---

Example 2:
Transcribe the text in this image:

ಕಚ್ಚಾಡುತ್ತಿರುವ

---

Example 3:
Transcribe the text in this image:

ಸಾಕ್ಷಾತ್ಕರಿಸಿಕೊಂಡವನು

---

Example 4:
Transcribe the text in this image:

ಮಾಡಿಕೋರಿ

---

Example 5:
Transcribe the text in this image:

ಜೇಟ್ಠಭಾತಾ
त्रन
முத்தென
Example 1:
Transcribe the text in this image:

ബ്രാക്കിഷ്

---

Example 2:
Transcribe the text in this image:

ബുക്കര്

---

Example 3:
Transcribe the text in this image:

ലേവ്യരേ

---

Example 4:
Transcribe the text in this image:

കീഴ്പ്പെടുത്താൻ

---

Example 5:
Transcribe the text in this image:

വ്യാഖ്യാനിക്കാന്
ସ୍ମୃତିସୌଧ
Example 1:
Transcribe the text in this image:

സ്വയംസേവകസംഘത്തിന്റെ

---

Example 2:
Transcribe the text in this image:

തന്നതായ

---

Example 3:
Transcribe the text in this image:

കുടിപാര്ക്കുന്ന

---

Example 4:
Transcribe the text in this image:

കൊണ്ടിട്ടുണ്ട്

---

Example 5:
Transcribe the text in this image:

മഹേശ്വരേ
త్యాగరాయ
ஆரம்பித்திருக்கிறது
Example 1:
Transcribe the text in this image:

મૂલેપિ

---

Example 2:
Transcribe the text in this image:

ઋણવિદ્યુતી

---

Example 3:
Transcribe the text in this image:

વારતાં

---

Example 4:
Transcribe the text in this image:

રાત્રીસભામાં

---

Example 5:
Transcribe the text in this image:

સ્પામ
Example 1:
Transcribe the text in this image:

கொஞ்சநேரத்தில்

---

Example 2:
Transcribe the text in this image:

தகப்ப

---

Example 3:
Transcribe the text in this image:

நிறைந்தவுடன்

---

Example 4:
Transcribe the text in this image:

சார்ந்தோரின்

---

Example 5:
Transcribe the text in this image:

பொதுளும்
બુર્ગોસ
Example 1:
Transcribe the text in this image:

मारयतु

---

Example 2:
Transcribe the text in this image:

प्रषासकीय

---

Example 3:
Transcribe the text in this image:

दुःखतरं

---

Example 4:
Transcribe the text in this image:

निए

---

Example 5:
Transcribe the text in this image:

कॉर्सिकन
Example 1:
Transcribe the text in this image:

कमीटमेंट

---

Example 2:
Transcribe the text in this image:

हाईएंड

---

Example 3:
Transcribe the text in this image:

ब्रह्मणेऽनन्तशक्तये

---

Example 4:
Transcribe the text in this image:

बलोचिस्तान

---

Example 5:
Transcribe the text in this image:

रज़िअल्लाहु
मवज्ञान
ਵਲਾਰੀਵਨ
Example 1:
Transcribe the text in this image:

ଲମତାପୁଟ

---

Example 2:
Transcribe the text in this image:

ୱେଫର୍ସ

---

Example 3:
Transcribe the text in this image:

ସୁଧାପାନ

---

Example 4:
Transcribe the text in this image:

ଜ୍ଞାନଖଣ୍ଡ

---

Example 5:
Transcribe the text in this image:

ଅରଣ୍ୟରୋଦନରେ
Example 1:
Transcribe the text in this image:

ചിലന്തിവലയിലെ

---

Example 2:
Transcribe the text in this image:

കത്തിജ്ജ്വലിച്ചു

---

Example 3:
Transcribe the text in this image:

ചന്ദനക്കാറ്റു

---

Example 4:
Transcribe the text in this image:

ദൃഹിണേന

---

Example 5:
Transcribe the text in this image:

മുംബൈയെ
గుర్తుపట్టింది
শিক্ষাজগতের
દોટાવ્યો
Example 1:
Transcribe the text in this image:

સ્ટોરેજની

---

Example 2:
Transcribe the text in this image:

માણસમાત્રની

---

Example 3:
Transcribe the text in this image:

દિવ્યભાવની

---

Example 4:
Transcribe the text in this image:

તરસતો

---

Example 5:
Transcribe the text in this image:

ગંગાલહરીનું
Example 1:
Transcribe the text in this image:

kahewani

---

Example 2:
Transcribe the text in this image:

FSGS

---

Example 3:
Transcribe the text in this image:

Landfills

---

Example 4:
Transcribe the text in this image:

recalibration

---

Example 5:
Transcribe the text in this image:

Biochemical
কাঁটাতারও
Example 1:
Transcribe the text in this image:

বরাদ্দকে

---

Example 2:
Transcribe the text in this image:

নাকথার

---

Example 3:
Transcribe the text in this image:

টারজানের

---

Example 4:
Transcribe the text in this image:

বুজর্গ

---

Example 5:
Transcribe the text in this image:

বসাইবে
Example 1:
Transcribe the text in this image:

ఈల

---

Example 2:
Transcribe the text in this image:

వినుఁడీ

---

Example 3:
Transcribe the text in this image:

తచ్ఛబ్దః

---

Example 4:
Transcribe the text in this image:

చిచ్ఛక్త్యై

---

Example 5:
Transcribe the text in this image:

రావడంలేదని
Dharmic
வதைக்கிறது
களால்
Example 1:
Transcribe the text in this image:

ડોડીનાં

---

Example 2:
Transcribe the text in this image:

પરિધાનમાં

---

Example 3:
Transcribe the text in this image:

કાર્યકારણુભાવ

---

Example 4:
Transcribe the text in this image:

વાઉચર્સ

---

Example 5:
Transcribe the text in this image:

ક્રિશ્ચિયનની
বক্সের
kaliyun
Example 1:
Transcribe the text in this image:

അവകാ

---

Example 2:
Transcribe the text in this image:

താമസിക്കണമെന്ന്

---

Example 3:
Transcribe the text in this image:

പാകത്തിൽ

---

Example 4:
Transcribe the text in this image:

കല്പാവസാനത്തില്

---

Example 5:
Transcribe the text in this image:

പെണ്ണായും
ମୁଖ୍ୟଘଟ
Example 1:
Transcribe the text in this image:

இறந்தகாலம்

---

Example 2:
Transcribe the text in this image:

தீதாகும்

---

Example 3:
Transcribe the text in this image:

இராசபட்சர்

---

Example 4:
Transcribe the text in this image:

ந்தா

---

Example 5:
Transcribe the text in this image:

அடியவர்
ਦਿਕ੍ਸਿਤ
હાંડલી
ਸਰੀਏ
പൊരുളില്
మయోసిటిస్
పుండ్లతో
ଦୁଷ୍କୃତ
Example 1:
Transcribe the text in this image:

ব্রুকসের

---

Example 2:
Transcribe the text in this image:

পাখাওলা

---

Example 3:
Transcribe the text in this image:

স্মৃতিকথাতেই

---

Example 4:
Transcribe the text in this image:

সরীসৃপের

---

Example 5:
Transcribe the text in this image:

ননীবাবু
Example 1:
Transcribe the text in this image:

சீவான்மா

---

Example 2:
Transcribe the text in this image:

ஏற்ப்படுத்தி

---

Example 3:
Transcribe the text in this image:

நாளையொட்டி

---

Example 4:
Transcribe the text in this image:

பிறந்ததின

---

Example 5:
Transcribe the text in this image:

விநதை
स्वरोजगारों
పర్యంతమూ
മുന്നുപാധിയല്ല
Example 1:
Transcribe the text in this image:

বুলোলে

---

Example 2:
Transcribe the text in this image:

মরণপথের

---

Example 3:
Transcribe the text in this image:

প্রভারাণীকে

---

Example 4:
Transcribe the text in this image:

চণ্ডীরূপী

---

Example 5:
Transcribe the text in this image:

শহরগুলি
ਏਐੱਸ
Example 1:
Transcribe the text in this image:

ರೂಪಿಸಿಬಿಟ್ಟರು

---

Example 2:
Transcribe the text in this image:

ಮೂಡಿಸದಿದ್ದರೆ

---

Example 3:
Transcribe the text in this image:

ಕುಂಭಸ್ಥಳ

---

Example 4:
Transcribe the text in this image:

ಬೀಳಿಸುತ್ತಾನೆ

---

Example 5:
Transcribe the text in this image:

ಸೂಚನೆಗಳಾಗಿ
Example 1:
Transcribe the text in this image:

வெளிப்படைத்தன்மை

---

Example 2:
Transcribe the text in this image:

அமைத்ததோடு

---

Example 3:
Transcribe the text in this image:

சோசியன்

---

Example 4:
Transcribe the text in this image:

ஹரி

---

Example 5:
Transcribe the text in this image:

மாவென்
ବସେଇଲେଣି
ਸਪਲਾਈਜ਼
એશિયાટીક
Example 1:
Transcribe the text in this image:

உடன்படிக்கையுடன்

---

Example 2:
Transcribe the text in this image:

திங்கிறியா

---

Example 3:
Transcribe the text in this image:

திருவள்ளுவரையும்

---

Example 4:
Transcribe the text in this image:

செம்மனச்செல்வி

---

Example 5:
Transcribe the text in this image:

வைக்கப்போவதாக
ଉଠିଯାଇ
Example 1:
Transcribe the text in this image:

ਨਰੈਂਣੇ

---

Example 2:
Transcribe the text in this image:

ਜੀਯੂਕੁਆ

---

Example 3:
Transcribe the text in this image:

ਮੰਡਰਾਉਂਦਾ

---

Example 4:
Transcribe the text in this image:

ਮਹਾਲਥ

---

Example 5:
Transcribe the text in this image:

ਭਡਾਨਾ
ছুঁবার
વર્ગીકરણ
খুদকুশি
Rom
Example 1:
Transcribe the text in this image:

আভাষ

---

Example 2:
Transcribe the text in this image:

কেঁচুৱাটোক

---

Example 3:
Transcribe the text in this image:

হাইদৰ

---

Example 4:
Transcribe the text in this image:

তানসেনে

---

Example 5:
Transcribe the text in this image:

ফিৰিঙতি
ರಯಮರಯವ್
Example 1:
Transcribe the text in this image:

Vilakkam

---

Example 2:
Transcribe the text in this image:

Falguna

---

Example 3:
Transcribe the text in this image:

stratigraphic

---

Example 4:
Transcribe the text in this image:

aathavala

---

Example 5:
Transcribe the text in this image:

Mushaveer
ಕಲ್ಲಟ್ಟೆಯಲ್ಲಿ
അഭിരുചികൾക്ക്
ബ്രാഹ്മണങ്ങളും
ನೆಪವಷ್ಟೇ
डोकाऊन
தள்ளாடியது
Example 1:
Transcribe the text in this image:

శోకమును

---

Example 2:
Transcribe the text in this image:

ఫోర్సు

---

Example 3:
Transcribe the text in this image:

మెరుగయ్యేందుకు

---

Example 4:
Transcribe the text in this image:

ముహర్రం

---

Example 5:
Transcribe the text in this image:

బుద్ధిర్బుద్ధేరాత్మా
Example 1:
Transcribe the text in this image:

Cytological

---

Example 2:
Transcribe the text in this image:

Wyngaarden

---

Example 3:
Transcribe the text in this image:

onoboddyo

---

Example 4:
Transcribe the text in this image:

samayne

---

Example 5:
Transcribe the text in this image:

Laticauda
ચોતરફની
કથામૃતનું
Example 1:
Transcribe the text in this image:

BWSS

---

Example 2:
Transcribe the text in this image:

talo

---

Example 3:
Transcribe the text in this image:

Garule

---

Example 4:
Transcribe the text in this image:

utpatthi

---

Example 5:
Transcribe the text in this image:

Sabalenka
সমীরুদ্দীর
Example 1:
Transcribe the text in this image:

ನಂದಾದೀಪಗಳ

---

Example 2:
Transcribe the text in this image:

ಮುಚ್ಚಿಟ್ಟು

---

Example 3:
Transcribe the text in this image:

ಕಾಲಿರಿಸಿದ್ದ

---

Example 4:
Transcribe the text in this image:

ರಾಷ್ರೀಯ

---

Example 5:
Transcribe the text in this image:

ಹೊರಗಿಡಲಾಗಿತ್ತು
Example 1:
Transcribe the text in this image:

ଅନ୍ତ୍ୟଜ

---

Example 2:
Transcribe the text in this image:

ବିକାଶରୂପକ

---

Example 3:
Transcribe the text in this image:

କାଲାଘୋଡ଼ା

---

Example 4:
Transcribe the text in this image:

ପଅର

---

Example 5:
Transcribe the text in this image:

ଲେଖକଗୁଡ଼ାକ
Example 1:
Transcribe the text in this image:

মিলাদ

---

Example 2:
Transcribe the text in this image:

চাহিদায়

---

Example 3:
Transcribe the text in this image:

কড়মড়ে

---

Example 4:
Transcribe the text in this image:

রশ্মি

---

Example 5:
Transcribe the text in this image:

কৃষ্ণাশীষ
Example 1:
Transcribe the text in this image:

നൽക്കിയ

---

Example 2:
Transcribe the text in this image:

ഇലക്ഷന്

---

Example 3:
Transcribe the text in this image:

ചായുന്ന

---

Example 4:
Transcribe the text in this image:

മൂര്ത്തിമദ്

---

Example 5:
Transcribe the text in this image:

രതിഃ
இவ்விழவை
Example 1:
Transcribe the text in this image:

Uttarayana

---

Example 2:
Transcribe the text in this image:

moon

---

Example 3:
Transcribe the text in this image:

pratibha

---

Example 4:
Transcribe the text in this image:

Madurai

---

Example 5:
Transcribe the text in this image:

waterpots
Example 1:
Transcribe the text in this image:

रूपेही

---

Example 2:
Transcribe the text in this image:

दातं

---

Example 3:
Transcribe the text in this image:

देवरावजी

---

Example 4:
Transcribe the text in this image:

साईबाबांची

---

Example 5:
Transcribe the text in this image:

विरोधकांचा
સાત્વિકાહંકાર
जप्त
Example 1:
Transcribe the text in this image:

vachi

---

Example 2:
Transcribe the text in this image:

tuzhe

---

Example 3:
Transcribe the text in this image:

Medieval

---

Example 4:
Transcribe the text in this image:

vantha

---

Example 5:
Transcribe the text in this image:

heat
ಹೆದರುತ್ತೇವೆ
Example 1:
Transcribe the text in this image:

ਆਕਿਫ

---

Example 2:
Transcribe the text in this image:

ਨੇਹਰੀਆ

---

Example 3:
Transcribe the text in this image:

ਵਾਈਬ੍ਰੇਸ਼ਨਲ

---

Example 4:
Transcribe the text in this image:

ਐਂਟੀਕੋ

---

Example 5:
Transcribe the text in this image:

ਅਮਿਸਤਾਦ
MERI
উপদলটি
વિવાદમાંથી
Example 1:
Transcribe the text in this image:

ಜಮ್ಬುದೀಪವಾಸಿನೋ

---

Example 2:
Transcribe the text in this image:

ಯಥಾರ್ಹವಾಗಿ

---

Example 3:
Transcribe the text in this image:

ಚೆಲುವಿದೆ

__TASK TO COMPLETE__
Please give the part of the records that opens with their first line and closes with the line containing "சார்ந்தோரின்" as a numbered list, leaving out blank lines.

__ANSWER TO THE PROBLEM__
1. ---
2. Example 2:
3. Transcribe the text in this image:
4. ಕಚ್ಚಾಡುತ್ತಿರುವ
5. ---
6. Example 3:
7. Transcribe the text in this image:
8. ಸಾಕ್ಷಾತ್ಕರಿಸಿಕೊಂಡವನು
9. ---
10. Example 4:
11. Transcribe the text in this image:
12. ಮಾಡಿಕೋರಿ
13. ---
14. Example 5:
15. Transcribe the text in this image:
16. ಜೇಟ್ಠಭಾತಾ
17. त्रन
18. முத்தென
19. Example 1:
20. Transcribe the text in this image:
21. ബ്രാക്കിഷ്
22. ---
23. Example 2:
24. Transcribe the text in this image:
25. ബുക്കര്
26. ---
27. Example 3:
28. Transcribe the text in this image:
29. ലേവ്യരേ
30. ---
31. Example 4:
32. Transcribe the text in this image:
33. കീഴ്പ്പെടുത്താൻ
34. ---
35. Example 5:
36. Transcribe the text in this image:
37. വ്യാഖ്യാനിക്കാന്
38. ସ୍ମୃତିସୌଧ
39. Example 1:
40. Transcribe the text in this image:
41. സ്വയംസേവകസംഘത്തിന്റെ
42. ---
43. Example 2:
44. Transcribe the text in this image:
45. തന്നതായ
46. ---
47. Example 3:
48. Transcribe the text in this image:
49. കുടിപാര്ക്കുന്ന
50. ---
51. Example 4:
52. Transcribe the text in this image:
53. കൊണ്ടിട്ടുണ്ട്
54. ---
55. Example 5:
56. Transcribe the text in this image:
57. മഹേശ്വരേ
58. త్యాగరాయ
59. ஆரம்பித்திருக்கிறது
60. Example 1:
61. Transcribe the text in this image:
62. મૂલેપિ
63. ---
64. Example 2:
65. Transcribe the text in this image:
66. ઋણવિદ્યુતી
67. ---
68. Example 3:
69. Transcribe the text in this image:
70. વારતાં
71. ---
72. Example 4:
73. Transcribe the text in this image:
74. રાત્રીસભામાં
75. ---
76. Example 5:
77. Transcribe the text in this image:
78. સ્પામ
79. Example 1:
80. Transcribe the text in this image:
81. கொஞ்சநேரத்தில்
82. ---
83. Example 2:
84. Transcribe the text in this image:
85. தகப்ப
86. ---
87. Example 3:
88. Transcribe the text in this image:
89. நிறைந்தவுடன்
90. ---
91. Example 4:
92. Transcribe the text in this image:
93. சார்ந்தோரின்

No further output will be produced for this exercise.